# REQUEST
Please explain, in one to three sentences, why the album review calls the New York underground artists a welcome contrast to much current popular rap.

# GIVEN TEXT
Album Reviews: Master Holy & Ade Hakim - Blood Brother, and Caleb Giles - Under The Shade
If you hadn’t already figured it out from the steady stream
of albums released this year from the likes of Slauson Malone, MIKE, and the
just issued collaboration between the London-based rapper and producer Rago Foot and King Carter Slums—there has never been a better time to direct your
attention to the underground, independent, genre-bending rap music that is
coming out of New York right now.
Either directly associated with the respective collectives
Standing on The Corner or sLUms, or somehow loosely connected, these artists
have seemingly gone out of their way to provide an alternative to much of the
rap music that is within the popular culture right now—breathing exuberance
into a genre that become stagnant and boring for long periods of time, and
turning heads by making music that is both innovative and meaningful—a stark
and welcomed contrast to the current crop of inexplicably popular Soundcloud
rappers of ambiguous ethnicity and face tattoos.
Released within days of each other, there are now two more staggeringly
brilliant and thought-provoking albums added to the growing body of work for
this group of friends and collaborators.
*
Shouted out briefly, but memorably, on “Nowhere2go,” by Earl Sweatshirt (“Nowadays I be with Sage and
with Six-press, ya dig?”), the artist formerly known as Sixpress now goes
under the name, Ade Hakim. It’s the name he used when releasing On to Better Things last fall, and it’s
the way he’s credited as the executive producer of and featured artist on a
handful of the tunes from Blood Brother,
a dizzying 10 song collection released by Hakim’s actual blood brother, Rasheed
Dixon, under the moniker Master Holy.
Hakim, as a producer, sticks very closely to the aesthetic
of a number that his fellow sLUms collaborators work with—Blood Brother, touted as being recorded in The Bronx, is not as
lo-fi as an album by MIKE, per se, but it does have that homemade, slightly
ramshackle feeling, both in the construction of the beats, as well as in the
way the vocals were recorded and then later mixed in.
In contrast, though, Blood
Brother is nowhere near as dark or pensive of a listen as, say, MIKE’s most
recent effort, Tears of Joy, or last
year’s War in My Pen; no, far from
it—Blood Brother is a damn near
jubilant and celebratory affair from beginning to end.

# DATA TO EXAMINE
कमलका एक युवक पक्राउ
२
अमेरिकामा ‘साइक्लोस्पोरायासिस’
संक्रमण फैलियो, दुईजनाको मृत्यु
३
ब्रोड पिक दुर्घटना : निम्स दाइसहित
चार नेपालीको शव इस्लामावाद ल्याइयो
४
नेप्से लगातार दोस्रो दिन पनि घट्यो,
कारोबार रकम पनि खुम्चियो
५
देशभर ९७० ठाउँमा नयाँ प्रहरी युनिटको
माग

# RESPONSE TO THIS EXERCISE
They offer an alternative to the rap music in popular culture. They breathe exuberance into a genre that had been stagnant and boring for long periods, and they make music that is both innovative and meaningful. This sets them apart from the current crop of inexplicably popular Soundcloud rappers of ambiguous ethnicity and face tattoos.